_Exercise_. After removing every image, reproduce the data exactly as it appears.
[Entries supplied — start]
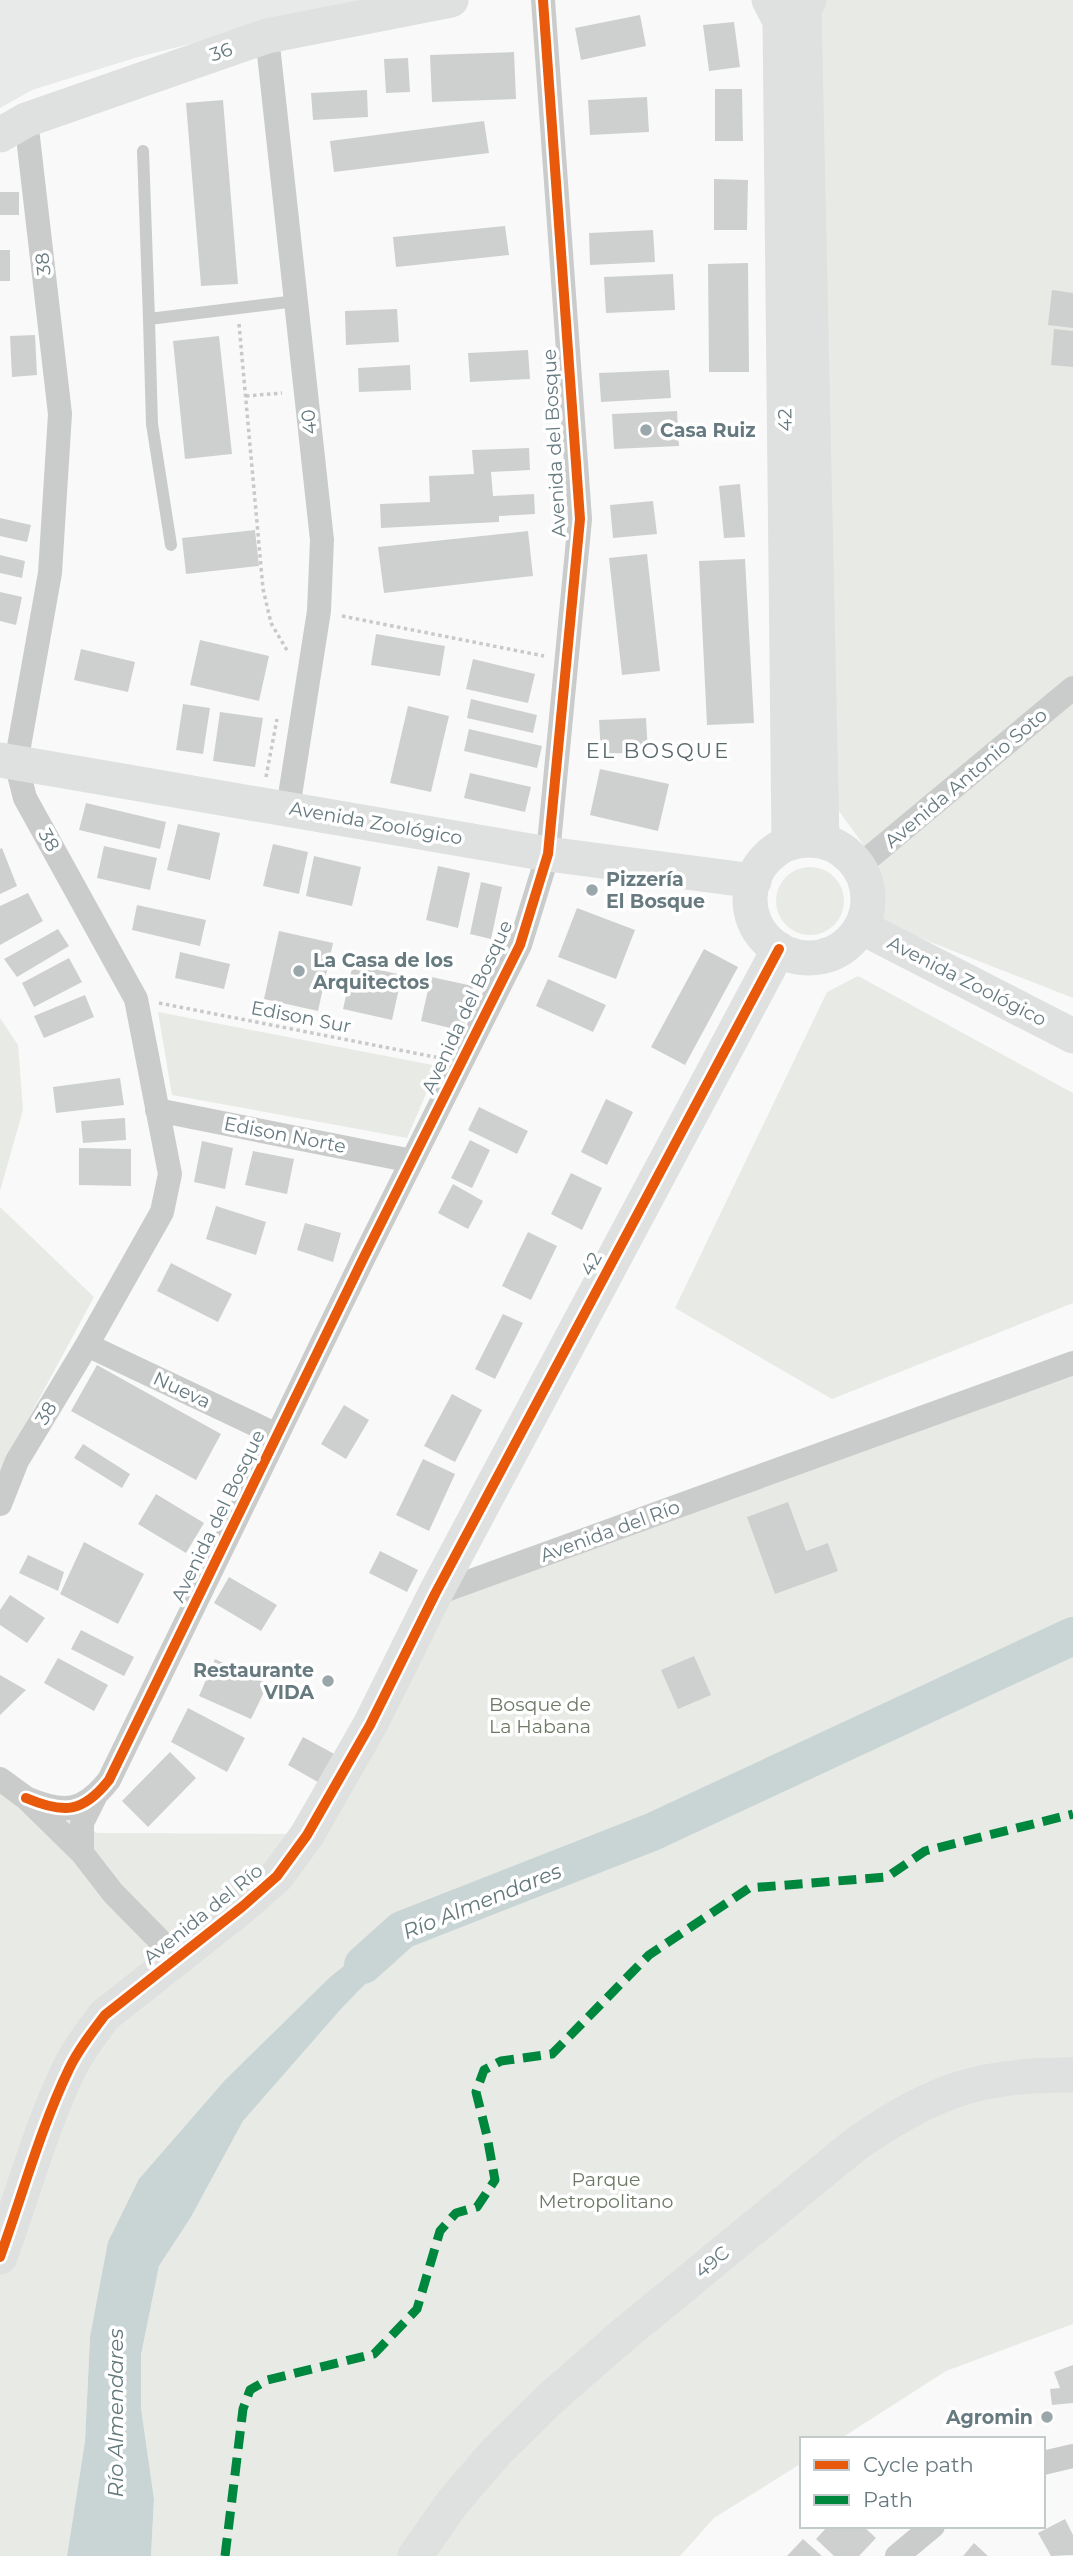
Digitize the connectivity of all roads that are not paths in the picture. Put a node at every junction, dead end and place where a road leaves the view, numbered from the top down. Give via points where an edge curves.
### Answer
1 (451, 0) edge
2 (542, 0) edge
3 (769, 0) edge
4 (809, 0) edge
5 (267, 36) junction
6 (13, 128) edge
7 (143, 151) dead end
8 (296, 301) junction
9 (149, 319) junction
10 (171, 545) dead end
11 (1073, 688) edge
12 (8, 762) edge
13 (275, 806) junction
14 (806, 842) junction
15 (548, 854) junction
16 (858, 867) junction
17 (754, 881) junction
18 (862, 927) junction
19 (779, 949) junction
20 (1073, 1035) edge
21 (157, 1110) junction
22 (412, 1161) junction
23 (87, 1345) junction
24 (1073, 1363) edge
25 (277, 1435) junction
26 (0, 1504) edge
27 (435, 1594) junction
28 (0, 1779) edge
29 (95, 1797) junction
30 (26, 1798) junction
31 (82, 1853) junction
32 (178, 1959) junction
33 (1073, 2075) edge
34 (0, 2257) edge
35 (1073, 2456) edge
36 (1045, 2463) edge
37 (931, 2528) edge
38 (415, 2556) edge
39 (897, 2556) edge

1 - 5 street, 36
2 - 15 street, Avenida del Bosque via 580,519
3 - 14 street, 42 via 780,21
4 - 14 street, 42 via 804,10
5 - 6 street, 36
5 - 8 street, 40
6 - 12 street, 38 via 60,414 50,573
7 - 9 lane
8 - 9 lane
8 - 13 street, 40 via 322,540 319,611
9 - 10 lane via 152,424
11 - 16 street, Avenida Antonio Soto
12 - 13 street, Avenida Zoológico
12 - 21 street, 38 via 136,999
13 - 15 street, Avenida Zoológico
14 - 16 street via 848,855
14 - 17 street via 771,854
15 - 17 street, Avenida Zoológico
15 - 22 street, Avenida del Bosque via 520,945
16 - 18 street via 868,897
17 - 19 street via 750,906 755,921 764,937
18 - 19 street via 834,953 816,958 796,957
18 - 20 street, Avenida Zoológico
19 - 27 street, 42
21 - 22 street, Edison Norte
21 - 23 street, 38 via 170,1174 162,1212
22 - 25 street, Avenida del Bosque
23 - 25 street, Nueva
23 - 26 street, 38 via 17,1461
24 - 27 street, Avenida del Río
25 - 29 street, Avenida del Bosque via 109,1780
27 - 32 street, Avenida del Río via 370,1724 307,1835 277,1876
28 - 30 street
29 - 30 street via 67,1808 46,1807
29 - 31 street, Avenida del Bosque via 82,1823
30 - 31 street
31 - 32 street via 113,1893
32 - 34 street, Avenida del Río via 105,2015 70,2067
33 - 38 street, 49C via 1001,2078 962,2086 891,2120 856,2144 551,2399 496,2452
35 - 36 street
37 - 39 street

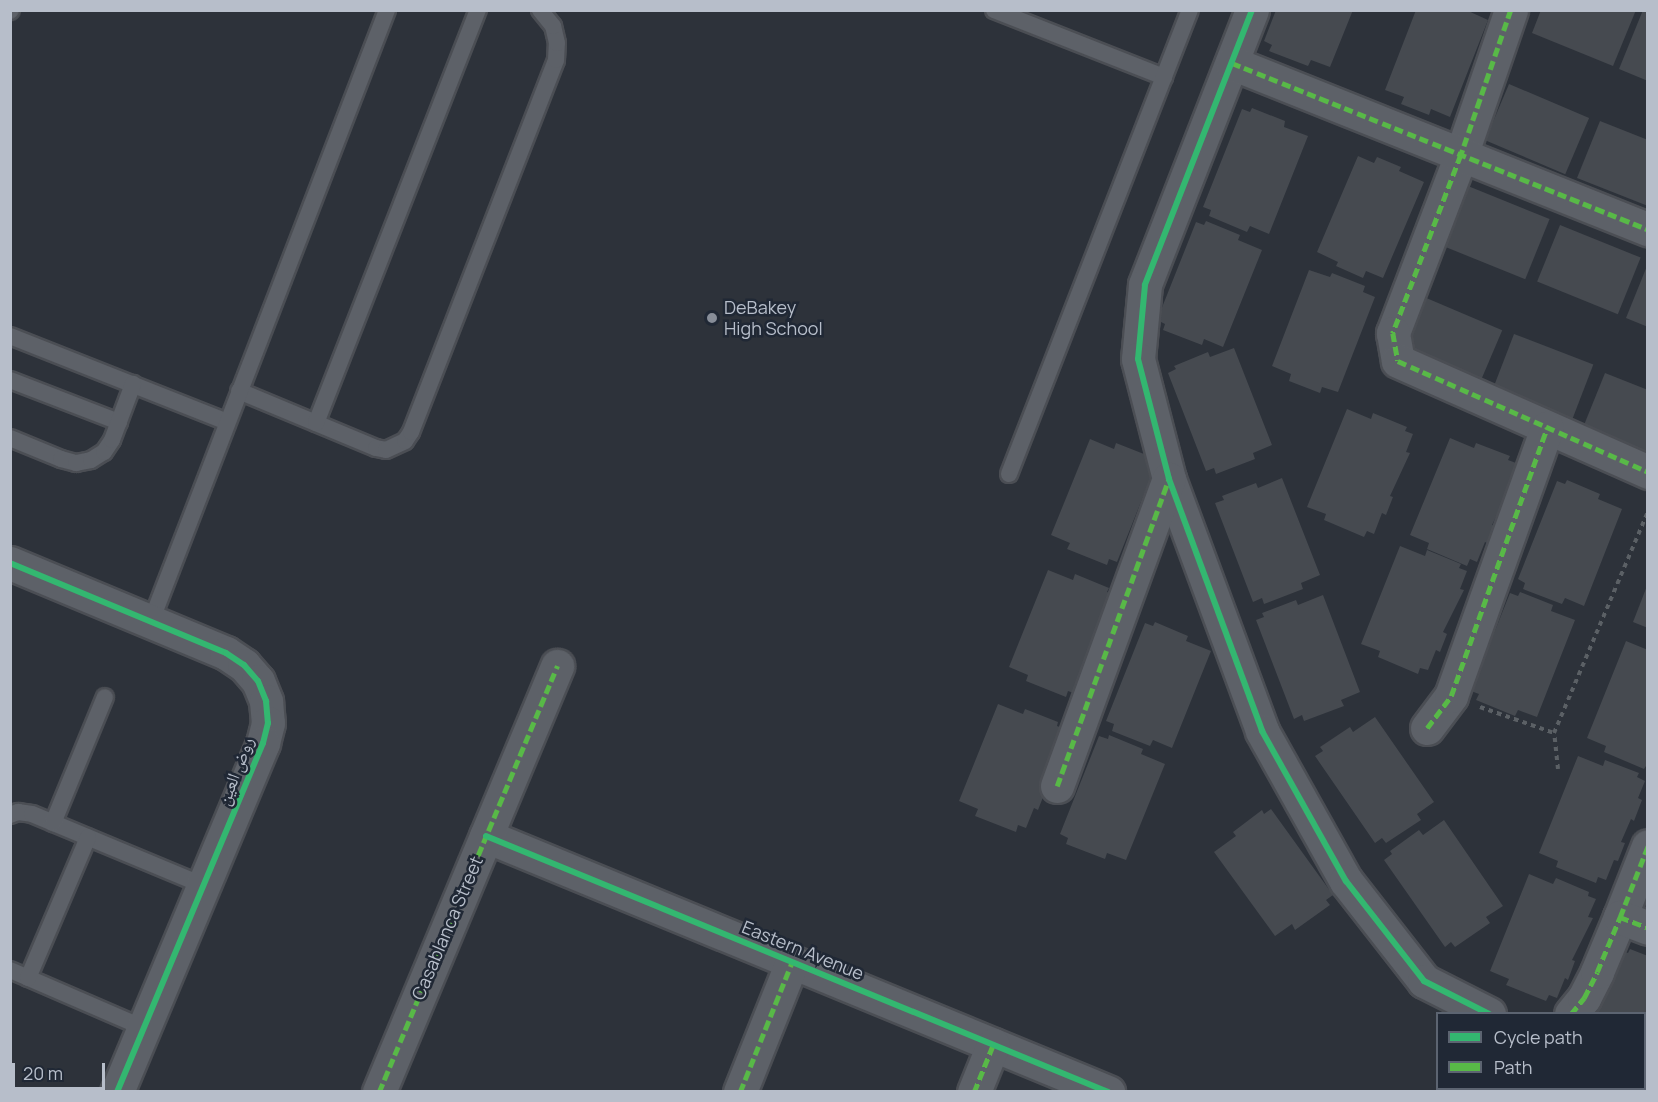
[Entries supplied — finish]
_Answer to the problem_.
Digitize the connectivity of all roads that are not paths in the picture. Put a node at every junction, dead end and place where a road leaves the view, numbered from the top down. Give via points where an edge curves.
### Answer
1 (451, 0) edge
2 (542, 0) edge
3 (769, 0) edge
4 (809, 0) edge
5 (267, 36) junction
6 (13, 128) edge
7 (143, 151) dead end
8 (296, 301) junction
9 (149, 319) junction
10 (171, 545) dead end
11 (1073, 688) edge
12 (8, 762) edge
13 (275, 806) junction
14 (806, 842) junction
15 (548, 854) junction
16 (858, 867) junction
17 (754, 881) junction
18 (862, 927) junction
19 (779, 949) junction
20 (1073, 1035) edge
21 (157, 1110) junction
22 (412, 1161) junction
23 (87, 1345) junction
24 (1073, 1363) edge
25 (277, 1435) junction
26 (0, 1504) edge
27 (435, 1594) junction
28 (0, 1779) edge
29 (95, 1797) junction
30 (26, 1798) junction
31 (82, 1853) junction
32 (178, 1959) junction
33 (1073, 2075) edge
34 (0, 2257) edge
35 (1073, 2456) edge
36 (1045, 2463) edge
37 (931, 2528) edge
38 (415, 2556) edge
39 (897, 2556) edge

1 - 5 street, 36
2 - 15 street, Avenida del Bosque via 580,519
3 - 14 street, 42 via 780,21
4 - 14 street, 42 via 804,10
5 - 6 street, 36
5 - 8 street, 40
6 - 12 street, 38 via 60,414 50,573
7 - 9 lane
8 - 9 lane
8 - 13 street, 40 via 322,540 319,611
9 - 10 lane via 152,424
11 - 16 street, Avenida Antonio Soto
12 - 13 street, Avenida Zoológico
12 - 21 street, 38 via 136,999
13 - 15 street, Avenida Zoológico
14 - 16 street via 848,855
14 - 17 street via 771,854
15 - 17 street, Avenida Zoológico
15 - 22 street, Avenida del Bosque via 520,945
16 - 18 street via 868,897
17 - 19 street via 750,906 755,921 764,937
18 - 19 street via 834,953 816,958 796,957
18 - 20 street, Avenida Zoológico
19 - 27 street, 42
21 - 22 street, Edison Norte
21 - 23 street, 38 via 170,1174 162,1212
22 - 25 street, Avenida del Bosque
23 - 25 street, Nueva
23 - 26 street, 38 via 17,1461
24 - 27 street, Avenida del Río
25 - 29 street, Avenida del Bosque via 109,1780
27 - 32 street, Avenida del Río via 370,1724 307,1835 277,1876
28 - 30 street
29 - 30 street via 67,1808 46,1807
29 - 31 street, Avenida del Bosque via 82,1823
30 - 31 street
31 - 32 street via 113,1893
32 - 34 street, Avenida del Río via 105,2015 70,2067
33 - 38 street, 49C via 1001,2078 962,2086 891,2120 856,2144 551,2399 496,2452
35 - 36 street
37 - 39 street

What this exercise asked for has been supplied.